- _Trecho do texto_:
┄┄┄┄┄┄

A fotógrafa conversa com o diretor da Fundação Casa Grande

“Para que a poesia serve? Para que o poeta cante a sua própria terra com a sua gente.” A frase é de Patativa do Assaré, um dos mais famosos poetas e compositores do sertão nordestino. Pois “cantar a própria terra” é uma das missões da Fundação Casa Grande – Memorial do Homem Kariri, centro cultural sediado em Nova Olinda, cidadezinha de 13 mil habitantes no interior do Ceará. Foi lá que ocorreu o encontro entre o diretor-presidente da instituição, Alemberg Quindins, 46 anos, e a fotógrafa paulistana Nair Benedicto, 70. Os dois estão entre os 13 homenageados do Prêmio Trip Transformadores 2010, que acontece dia 27 de outubro no Auditório do Ibirapuera, em São Paulo.

“A Casa Grande foi criada em 1992 com o objetivo de resgatar a memória do povo da região do Cariri”, explica Alemberg, fundador do centro ao lado de sua mulher, Rosiane Limaverde. A sede fica na casa mais antiga de Nova Olinda, que era do avô de Alemberg. A chamada Casa da Fazenda Tapera era um ponto de passagem da estrada da boiada que ligava o Cariri ao sertão de Inhamuns no século 17. “Antes de ser restaurada era tida como mal-assombrada”, conta Alemberg.

┄┄┄┄┄┄

- _O que fazer_:
1. Conte as linhas dos registros em que aparece a palavra "when" e informe somente o número.
2. Dê sequência ao texto sobre a Fundação Casa Grande, começando logo após a última frase apresentada.
O texto e os registros são materiais independentes entre si.

Entradas de dados salvas:
┄┄┄┄┄┄

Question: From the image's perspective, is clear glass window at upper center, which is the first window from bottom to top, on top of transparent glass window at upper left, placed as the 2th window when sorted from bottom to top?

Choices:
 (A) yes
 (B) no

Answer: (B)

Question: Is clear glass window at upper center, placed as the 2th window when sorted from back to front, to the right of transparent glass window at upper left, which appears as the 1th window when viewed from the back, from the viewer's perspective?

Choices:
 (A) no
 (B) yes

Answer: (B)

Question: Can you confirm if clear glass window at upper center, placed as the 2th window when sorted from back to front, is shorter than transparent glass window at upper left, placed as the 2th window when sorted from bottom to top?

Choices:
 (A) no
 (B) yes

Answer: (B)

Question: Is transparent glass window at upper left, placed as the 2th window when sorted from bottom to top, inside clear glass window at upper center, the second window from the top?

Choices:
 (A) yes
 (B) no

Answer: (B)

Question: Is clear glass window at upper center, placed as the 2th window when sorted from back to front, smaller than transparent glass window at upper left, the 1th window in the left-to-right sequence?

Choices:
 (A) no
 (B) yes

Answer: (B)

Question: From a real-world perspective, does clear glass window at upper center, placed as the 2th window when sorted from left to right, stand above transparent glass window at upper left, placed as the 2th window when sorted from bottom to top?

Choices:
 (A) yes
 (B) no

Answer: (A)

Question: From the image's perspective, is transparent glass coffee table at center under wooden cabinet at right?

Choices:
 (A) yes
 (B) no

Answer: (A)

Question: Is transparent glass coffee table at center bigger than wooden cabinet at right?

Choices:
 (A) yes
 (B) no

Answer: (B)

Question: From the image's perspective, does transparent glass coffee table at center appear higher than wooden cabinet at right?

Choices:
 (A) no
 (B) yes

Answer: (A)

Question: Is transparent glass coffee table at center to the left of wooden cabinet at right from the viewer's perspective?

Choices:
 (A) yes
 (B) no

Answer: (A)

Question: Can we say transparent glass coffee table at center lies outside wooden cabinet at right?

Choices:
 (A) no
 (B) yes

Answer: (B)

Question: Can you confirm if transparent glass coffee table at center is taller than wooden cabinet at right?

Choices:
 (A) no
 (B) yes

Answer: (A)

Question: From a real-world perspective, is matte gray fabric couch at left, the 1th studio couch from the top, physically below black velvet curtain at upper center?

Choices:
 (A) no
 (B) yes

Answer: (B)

┄┄┄┄┄┄

- _Respostas em ordem_:
1. 6

2.
Hoje é um local cheio de vida, cercado por paineiras que oferecem sombra contra o escaldante sol do sertão. Suas paredes azuis dão abrigo a crianças e jovens que, fora do período escolar, vão lá brincar, jogar bola e participar dos laboratórios de conteúdo e produção. Na ONG, funcionam um canal de TV, uma rádio comunitária, uma editora de gibis e um museu que conta a história da região, famosa por seus sítios arqueológicos. Há biblioteca, sala de internet, gibiteca e videoteca.

Foi para conhecer de perto esse local que Nair viajou quase um dia inteiro. Saiu de sua casa em São Paulo, voou até Juazeiro do Norte, terra onde viveu padre Cícero, e encarou mais duas horas de carro sertão cearense adentro até Nova Olinda. Com alma de repórter e energia de quem aparenta ter bem menos do que seus 70 anos, a veterana do fotojornalismo registrou tudo o que viu em sua câmera digital.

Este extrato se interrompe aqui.